Video conferencing is now installed in room 109 in the Masters’ Corridor. This will no doubt lead to future applications being taken by desktop video conferencing. With PictureTel ‘data collaboration’ and multi-point conferencing, the Master could see all the parties to the application and concurrently have all the documents online. It is noted from the Gazette (14 July 1999) that Mr. Michael Napier, Chairman of the Law Society’s Civil Litigation Committee, has pointed out the connection problems experienced by practitioners who requested telephone conferencing facilities with the courts.

Panel Debate

An imaginative debate took place with contributions, inter alia, from Lord Saville, Sir Brian Neill, Ian Magee and Robin Miric. The mood was best exemplified by Robin Miric’s comment. He was a barrister who, having previously had no experience of applying technology in court, found himself in the Southwark technology experiment and had an immediate technology immersion. He not only survived it but is now an enthusiast. This enthusiasm was supported and echoed by Sir Brian Neill and Lord Saville. The latter said that the most cost-efficient method of combating the twin evils of delay and unnecessary expense in our justice system must be through the use of IT. IT was necessary if we were going to make the best use of the Woolf Reforms, and without IT we won’t be able to make the best of the Woolf Reforms. Lord Saville remained an optimist.

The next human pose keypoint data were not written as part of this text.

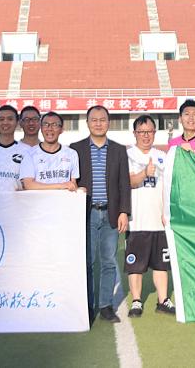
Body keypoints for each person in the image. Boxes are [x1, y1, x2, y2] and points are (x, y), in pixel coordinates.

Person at [71, 106, 131, 325]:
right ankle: (87, 306)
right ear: (87, 123)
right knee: (86, 262)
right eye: (94, 120)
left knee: (108, 261)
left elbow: (124, 183)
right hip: (86, 214)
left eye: (102, 119)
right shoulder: (75, 149)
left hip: (110, 214)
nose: (98, 123)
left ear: (109, 123)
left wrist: (124, 211)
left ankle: (105, 305)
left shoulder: (118, 150)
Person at [124, 115, 174, 318]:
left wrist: (166, 213)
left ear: (155, 133)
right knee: (135, 265)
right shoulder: (127, 155)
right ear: (134, 133)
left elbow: (168, 187)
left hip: (159, 221)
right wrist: (145, 173)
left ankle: (163, 300)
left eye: (150, 132)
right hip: (136, 221)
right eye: (141, 132)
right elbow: (126, 182)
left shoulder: (162, 156)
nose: (146, 136)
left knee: (161, 264)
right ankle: (136, 300)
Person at [21, 112, 81, 190]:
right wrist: (61, 185)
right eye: (46, 124)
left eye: (55, 125)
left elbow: (73, 184)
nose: (50, 128)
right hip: (39, 198)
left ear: (61, 129)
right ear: (41, 128)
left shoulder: (71, 154)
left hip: (63, 198)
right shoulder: (29, 154)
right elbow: (29, 185)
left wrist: (79, 190)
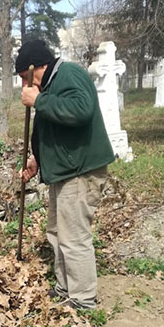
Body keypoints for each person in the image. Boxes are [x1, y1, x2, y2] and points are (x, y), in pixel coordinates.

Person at [17, 39, 115, 309]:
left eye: (25, 77)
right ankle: (65, 288)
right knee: (57, 232)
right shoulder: (49, 86)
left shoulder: (69, 74)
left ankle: (83, 299)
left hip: (81, 171)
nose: (24, 85)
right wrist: (38, 159)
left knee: (73, 237)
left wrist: (39, 100)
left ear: (38, 67)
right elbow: (54, 129)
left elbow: (81, 111)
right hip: (64, 172)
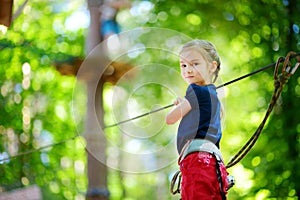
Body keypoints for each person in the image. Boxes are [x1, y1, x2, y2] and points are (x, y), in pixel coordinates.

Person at [166, 39, 228, 200]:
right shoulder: (213, 95)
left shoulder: (195, 90)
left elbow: (170, 118)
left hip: (197, 162)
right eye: (183, 65)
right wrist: (185, 104)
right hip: (214, 164)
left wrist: (178, 107)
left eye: (195, 64)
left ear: (211, 66)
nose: (188, 70)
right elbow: (198, 114)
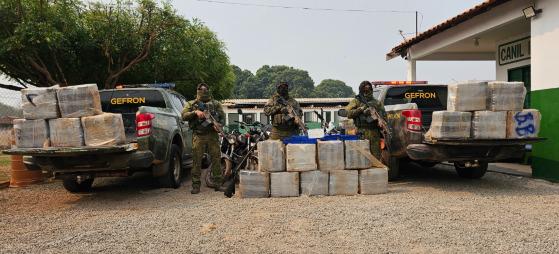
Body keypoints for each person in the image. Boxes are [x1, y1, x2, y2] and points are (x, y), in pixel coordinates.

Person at [182, 83, 226, 194]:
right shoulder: (192, 104)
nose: (204, 92)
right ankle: (196, 185)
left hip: (212, 135)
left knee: (216, 159)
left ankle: (218, 184)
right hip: (198, 135)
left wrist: (219, 126)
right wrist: (195, 112)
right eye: (202, 90)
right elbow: (183, 115)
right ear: (198, 91)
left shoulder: (216, 104)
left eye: (205, 90)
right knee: (197, 160)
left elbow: (222, 118)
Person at [345, 81, 386, 159]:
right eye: (365, 89)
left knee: (375, 157)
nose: (367, 91)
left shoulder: (377, 103)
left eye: (369, 89)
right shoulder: (356, 101)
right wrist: (360, 109)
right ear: (361, 90)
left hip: (374, 133)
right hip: (361, 132)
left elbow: (384, 117)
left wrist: (380, 121)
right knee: (361, 157)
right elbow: (348, 114)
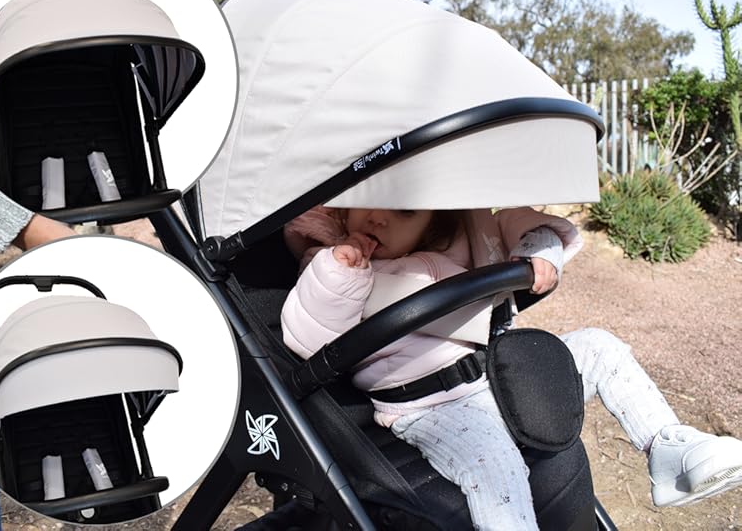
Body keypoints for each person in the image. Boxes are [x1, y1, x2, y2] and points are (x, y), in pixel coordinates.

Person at [281, 205, 742, 530]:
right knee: (494, 466)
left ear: (432, 220)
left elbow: (536, 228)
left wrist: (540, 256)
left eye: (403, 212)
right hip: (429, 407)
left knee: (600, 347)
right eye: (369, 201)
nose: (378, 217)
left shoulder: (467, 237)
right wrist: (338, 271)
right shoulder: (336, 263)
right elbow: (309, 337)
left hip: (499, 372)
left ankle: (667, 448)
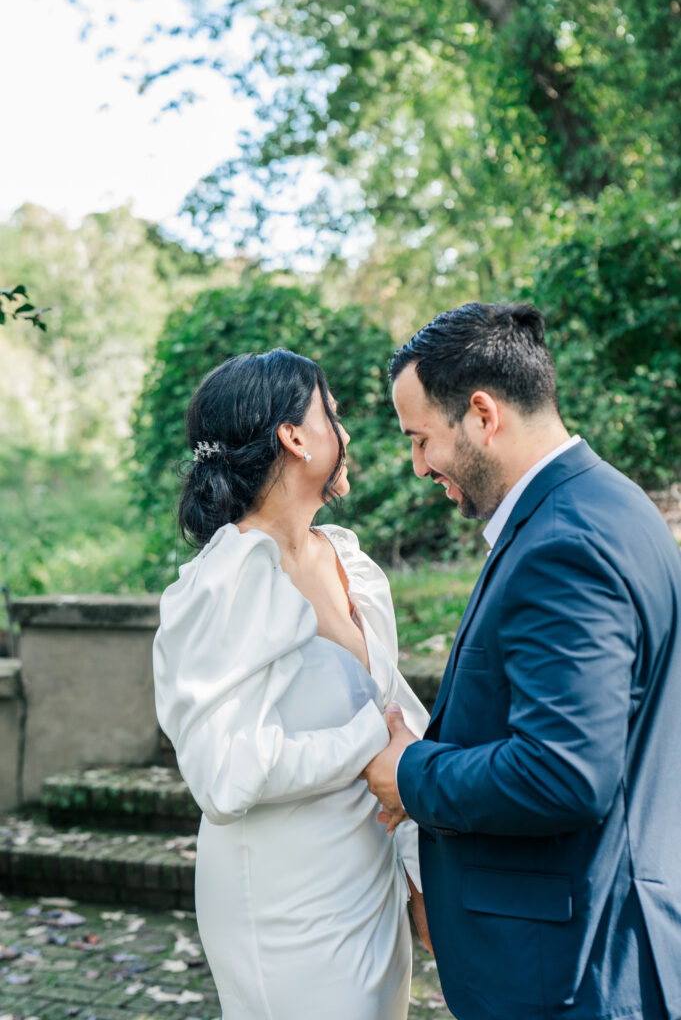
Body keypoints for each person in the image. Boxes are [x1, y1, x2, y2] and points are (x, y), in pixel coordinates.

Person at [364, 302, 681, 1020]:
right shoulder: (611, 505)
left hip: (572, 972)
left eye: (420, 440)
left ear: (481, 414)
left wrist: (408, 773)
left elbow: (562, 772)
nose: (418, 467)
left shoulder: (561, 545)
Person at [152, 348, 430, 1020]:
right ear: (293, 437)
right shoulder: (231, 580)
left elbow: (394, 709)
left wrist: (424, 842)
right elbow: (224, 774)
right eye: (330, 413)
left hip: (367, 882)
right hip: (283, 904)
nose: (347, 430)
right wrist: (369, 741)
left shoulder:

Summary Conclusion by His Hon Judge Shaun Lyons

The enthusiastic wave of IT was brought to reality in the perceptive and prescient summing up by His Honour Judge Lyons. He stressed that IT was not an end in itself. On the test card would be first ‘is it feasible’. Not only was it important to test the application of technology, but equally important was the discipline of using information technology to alter court proceedings and improve them. The second test is, ‘is it desirable’. Do we wish to see the virtual court? He felt that this could lose important dynamics such as settlement at the door of the court. The third test relates to ‘affordability’. In the s 57 presentation, cost did not feature very large. Another study would be required to quantify those prospective costs. Keith Vaz, the Minister of State at the LCD, had said in his speech that IT should be introduced only after carefully considering the issues and only if the cost can be justified by the legal professions and by the Court Service.

Perhaps the last word should go to Mr George Lim, President of the Law Society of Singapore. In response to an editorial in the Straits Times (14 May, 1999) complaining of procrastinating lawyers, he concluded in his rebuttal; ‘The lawyer’s duty is to act in the best interests of his client. As an officer of the court he also has a duty to uphold the rule of law and ensure access to justice. The legal profession welcomes change as long as it does not compromise these basic tenets’. (Straits Times, 19 May, 1999.)